I think a lot of games would be played differently if the above items were different. The games would definitely be a lot more challenging, albeit a bit less social.

Perhaps we can attribute our success as the human civilization to a pattern of effective knowledge exchange to date. Taking it one step further -- are we actually improving knowledge exchange in recent years with all this technology? Or are we getting too far removed from the basics?
 
Taking it one step further -- are we actually improving knowledge exchange in recent years with all this technology? Or are we getting too far removed from the basics?

We definitely are improving. Problem with games, especially those virtual worlds, is that external knowledge exchange is unavoidable. It is very hard to design around that 'limitation'.

It's just impossible to make a stoneage simulation if all participants have access to a external wiki of how to make the best tool.

On the other hand, virtual worlds have much bigger problems at the moment ;) For example that people want to participate (and pay) without spending more than a few hours a week.
 
Thanks to your posts I am THIS close to trying the game out, it seems incredibly fun.

I'm just worried about money, and probably more importantly, time commitment. I would hate to take a started package from one of your readers and then play an hour a day and quit in a week or something.
 
@Sine

Oh hush! Come give it a shot. I'll personally give you a starter package to get you going.
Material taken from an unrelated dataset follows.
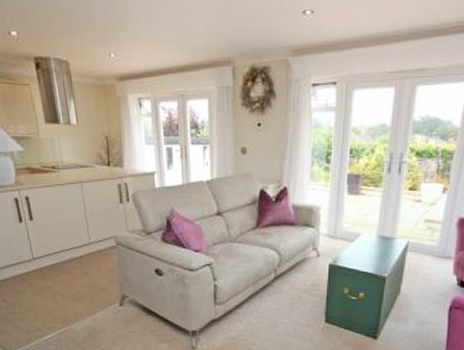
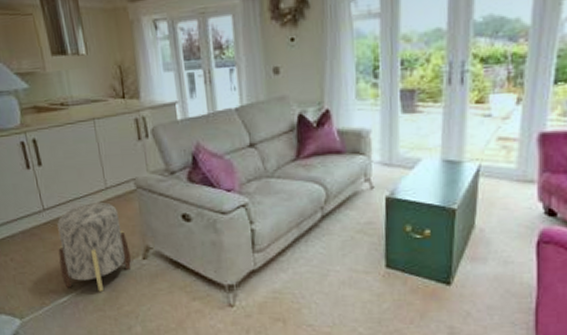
ottoman: none [45,255,110,332] -> present [57,202,131,292]

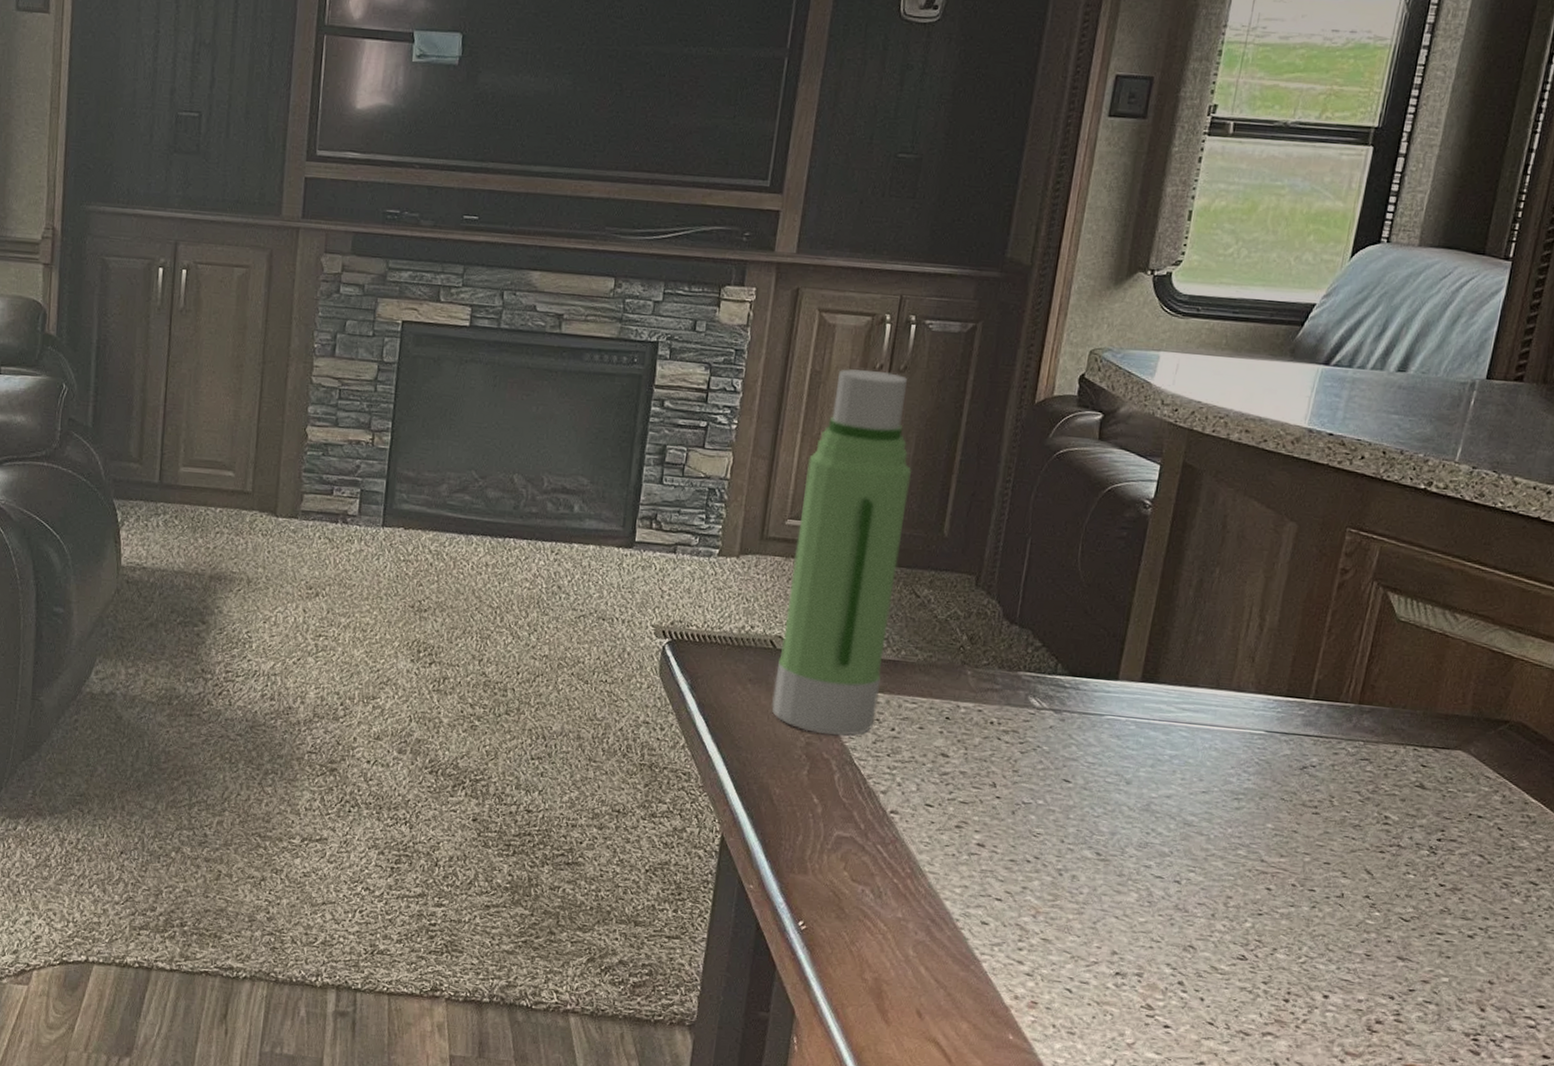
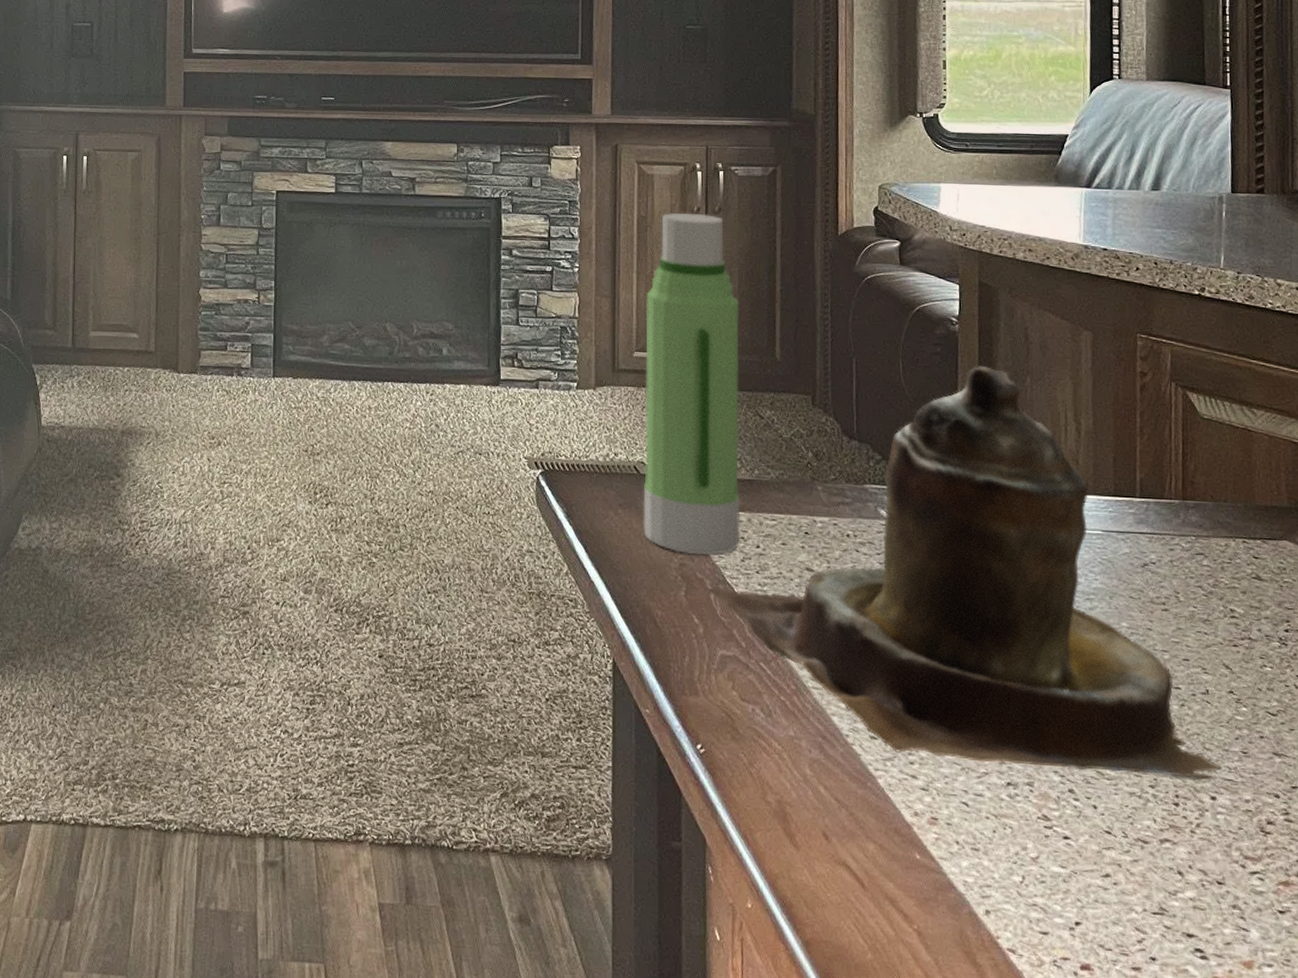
teapot: none [832,553,1340,979] -> present [707,366,1220,780]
We make it seem like the "package" is valuable (which it is) but in reality the items that will be immensely useful to you will be very easy for "established" players to make.

Whisper me (Jongo) or my fiance (Tessie) to get your package and make sure you start in the Sterope region. Look forward to seeing you! We already have 5 or so Toboldians in our mini-community.
 
>Increasing the number of seeds happens if you grow vegetables under specific environmental conditions, which are unknown at the start of each telling.

I like this aspect, but I feel randomization every now and then would upset a lot of players of other games who aren't so used to it. For example, imagine if every 3 months, the mob packs in elwynn rotated: the defias set up bases somewhere new, the gnolls spread a little further north, a goldshire quest giver went to visit his aunt (where he'll still give you a quest), and the spiders in the mines gained a level.

Small, fairly simple changes that could excite the game and keep it fresh, having players exploring around to see the changes while they level their nth alt.

And then there'd be the people "How am I supposed to do this quest there's only X amount of gnolls and I need X+5 of the item, I shouldn't have to wait on respawns!"